§ 提示文:

+ + + + + + +

今回の法制見直しの大きな骨格は、相続時に従来では未登記が横行
し、それが所有者不明土地問題の元凶になっていたことに対する抜
本的な対策である。
そのため、相続時に登記をしなければならない様々な法スキームが
詳しく設けられた。その結果従来は相続による登記を仮にしなくて
も善意による未登記となったが、未登記を放置する場合ケースによ
っては過料対象となる。これが一番大きな改正である。
そのほか不明土地に対する管理者の設置や、不明土地あるいは建物
の新たな取得に関する法スキームが設けられた。これらの子細につ
いては今後いろんなところで紹介されることになろう。

+ + + + + + +

§ 演習課題:
- A) 提示文において、今回の法制見直しで設けられたと述べられている法的な仕組みをすべて挙げよ。
- B) 提示文に基づき、次の問いに答えよ。
(i) 従来の相続時の未登記は、何の元凶になっていたとされているか。
(ii) 未登記を放置した場合、ケースによっては何の対象となるか。
(iii) 管理者の設置などの子細について、今後どうなるとされているか。
- C) 相続登記に関する法制見直しを扱った提示文を、最後の文の後から書き継げ。

+ + + + + + +

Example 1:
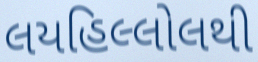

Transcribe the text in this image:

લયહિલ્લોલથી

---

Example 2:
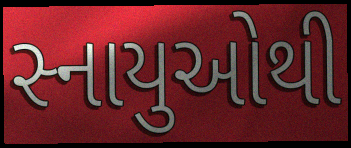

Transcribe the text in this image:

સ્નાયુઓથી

+ + + + + + +

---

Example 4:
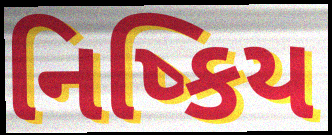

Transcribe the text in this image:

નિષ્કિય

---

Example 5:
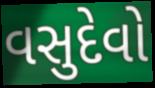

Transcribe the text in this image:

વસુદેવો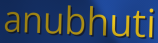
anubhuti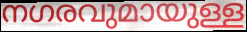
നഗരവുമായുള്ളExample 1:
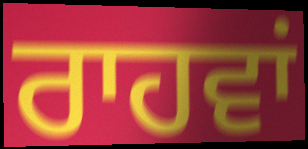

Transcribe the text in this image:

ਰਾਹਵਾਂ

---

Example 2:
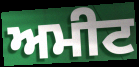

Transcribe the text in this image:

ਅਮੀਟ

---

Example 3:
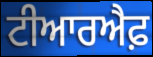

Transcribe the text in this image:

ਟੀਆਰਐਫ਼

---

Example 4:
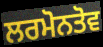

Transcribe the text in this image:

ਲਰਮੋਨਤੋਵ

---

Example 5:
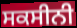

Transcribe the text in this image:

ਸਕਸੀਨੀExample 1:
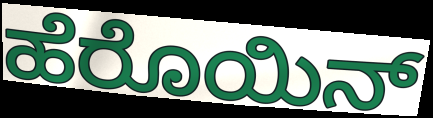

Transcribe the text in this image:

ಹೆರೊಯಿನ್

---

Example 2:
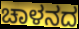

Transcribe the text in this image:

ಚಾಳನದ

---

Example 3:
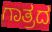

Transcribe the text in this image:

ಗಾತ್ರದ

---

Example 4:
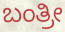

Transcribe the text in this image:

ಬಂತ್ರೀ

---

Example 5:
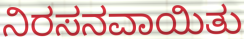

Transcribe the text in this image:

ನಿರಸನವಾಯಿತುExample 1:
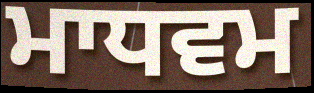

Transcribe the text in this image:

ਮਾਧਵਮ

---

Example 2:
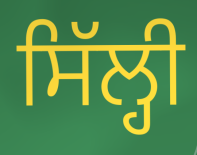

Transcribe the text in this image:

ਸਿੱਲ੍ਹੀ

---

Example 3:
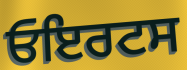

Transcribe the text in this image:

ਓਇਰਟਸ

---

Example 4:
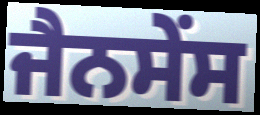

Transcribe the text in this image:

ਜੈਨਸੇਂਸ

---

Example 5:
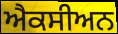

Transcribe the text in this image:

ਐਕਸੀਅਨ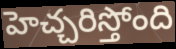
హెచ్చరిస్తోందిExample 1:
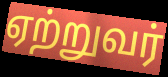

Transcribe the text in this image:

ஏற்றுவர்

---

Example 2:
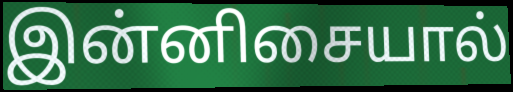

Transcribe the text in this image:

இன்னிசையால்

+ + + + + + +

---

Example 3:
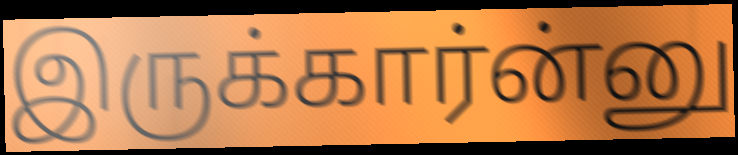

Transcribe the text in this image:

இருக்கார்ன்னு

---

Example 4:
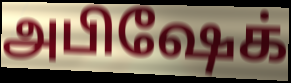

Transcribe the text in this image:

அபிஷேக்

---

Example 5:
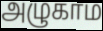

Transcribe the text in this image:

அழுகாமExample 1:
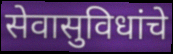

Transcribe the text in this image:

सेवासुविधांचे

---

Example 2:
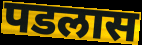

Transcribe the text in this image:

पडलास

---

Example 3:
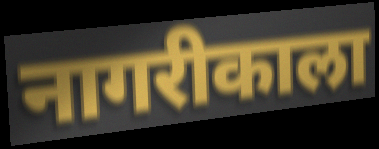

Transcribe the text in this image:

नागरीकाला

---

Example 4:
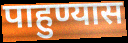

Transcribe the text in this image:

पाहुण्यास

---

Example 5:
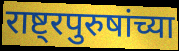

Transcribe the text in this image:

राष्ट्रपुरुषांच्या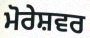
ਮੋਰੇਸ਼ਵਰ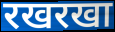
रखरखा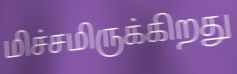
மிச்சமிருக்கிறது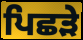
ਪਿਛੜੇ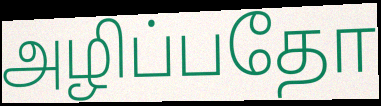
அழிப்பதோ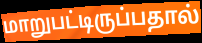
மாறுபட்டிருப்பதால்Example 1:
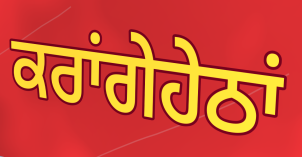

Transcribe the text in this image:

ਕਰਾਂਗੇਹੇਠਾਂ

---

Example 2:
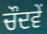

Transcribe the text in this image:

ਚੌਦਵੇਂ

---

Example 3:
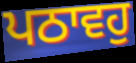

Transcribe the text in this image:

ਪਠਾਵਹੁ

+ + + + + + +

§ 解答:
- A)
・相続時に登記をしなければならない様々な法スキーム
・不明土地に対する管理者の設置
・不明土地あるいは建物の新たな取得に関する法スキーム

- B)
(i) 所有者不明土地問題
(ii) 過料
(iii) いろんなところで紹介されることになる。

- C)
今回当ニュースレターでは、パネラーの一人である日本大学の中川
雅之氏の経済学者からのユニークな問題提起をご紹介したい。中川
氏は今回の改正案を否定するのではなく、コストがかかるがそれで
もやらなければならないのではないか?と言うアンチ提起をしてい
たと考える。以下氏の報告紹介である。
まず世界を俯瞰すると、登記システムには大きく二つの種類があ
る。例えばアメリカのように、ある不動産の取引をただ記録するだ
けで、その記録自体には特に対抗要件がない登記である。
アメリカでは、不動産売買を行うときこの取引記録を調査して現況
の法的当事者を確定して、取引を行い新たな登記記録を行う。この
記録自体には対抗要件がないため、法的権限のない相手、なりすま
しの相手と取引をしてしまうリスクが生じる。
そのために不動産取引業者以外にエスクローと呼ばれる第三者機関
を取引に介在させる。不動産売買では、エスクローエージェンシー
が買主から直接代金を受け取る。
最終的に抵当権の解除など登記手続きを終えて問題なければ、エス
クローエージェンシーから売り主に代金が支払われる。解りやすく
言えば、登記記録自体に対抗要件がない信頼性がないために、この
ような第三者機関を介在させてリスクを担保するシステムである。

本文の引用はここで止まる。